It would be great if an estate plan were something you could just set and forget, but life rarely works that way. Many people take responsible action and develop an estate plan that will provide tax savings and protect their assets for their spouses and children. If they don't update those plans to reflect changes in life and the law, however, those careful plans may turn out to be ineffective.

Trusts are a very good example. You may have set up a trust just a few years ago, but it could already be obsolete. Congress changed the federal estate tax laws in 2013 to make it easier for surviving spouses to get their full deduction even if their deceased spouse had not set up a QTIP or AB trust. 

If you initially set up your trust in 2012, that probably doesn't seem very long ago. Still, if a QTIP or AB trust was part of your strategy to maximize your tax benefits, it might not work out as you expected. The courts will certainly do their best to interpret your intentions, but who wants their loved ones to have to go to court? Moreover, leaving an outdated strategy in place may mean missing out on new opportunities.

Life changes, not just tax law changes, also call for a trust review

For your trust to operate correctly, it relies on a variety of ordinary, everyday things remaining true. For example, suppose your intention was to put most or all of your assets into the trust so your family can avoid probate. Later on, if you acquire a large new asset and forget to put it into the trust, your goal of avoiding probate will be defeated.

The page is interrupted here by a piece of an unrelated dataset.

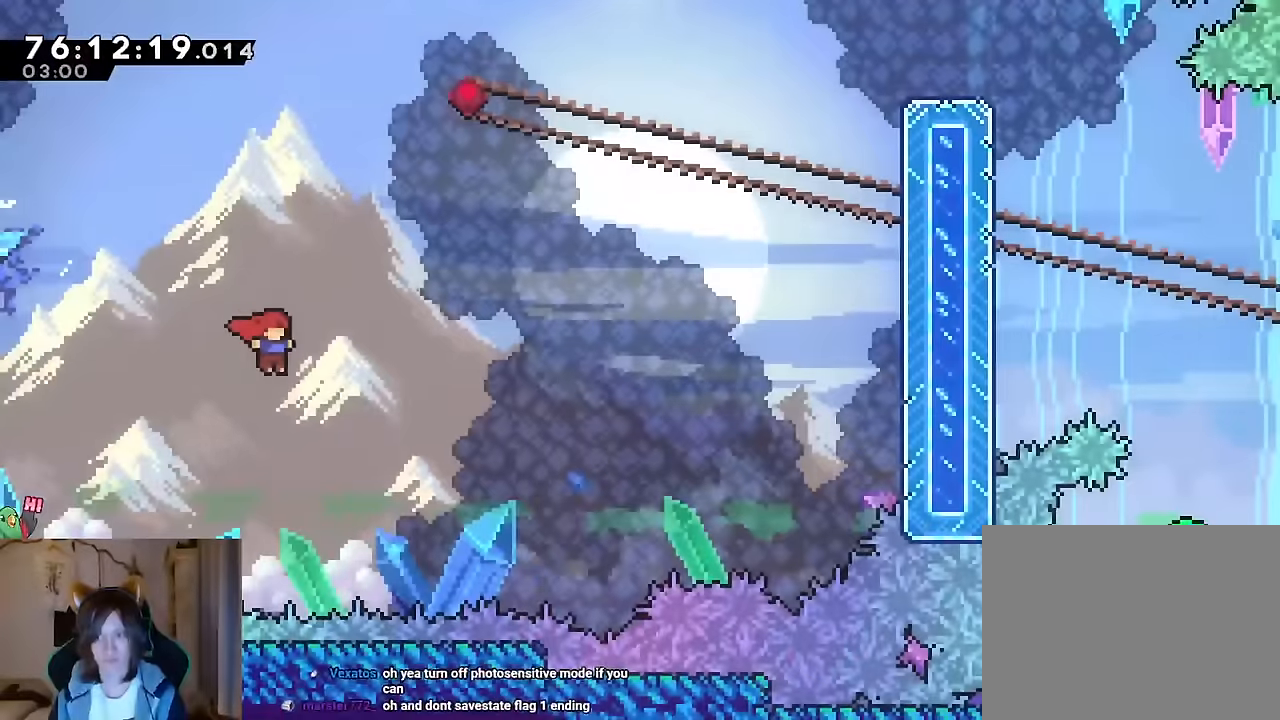
{"buttons": ["B"], "left_stick": "up-right", "right_stick": "center", "events": [[100, "B", "down"]]}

You should also update your trust and other estate planning documents if:

  • Potential beneficiary changes are needed because someone is born, gets married, gets divorced or dies
  • Your trustee dies or trustee service goes out of business
  • You sell trust assets
  • The value of your total estate changes substantially
  • You move to another state -- even if most of your assets are still in California

A good estate planning lawyer will anticipate many possible changes when drafting your trust, but not all changes are foreseeable. If you made the effort to put a plan in place, you owe it to yourself and your loved ones to keep it up to date.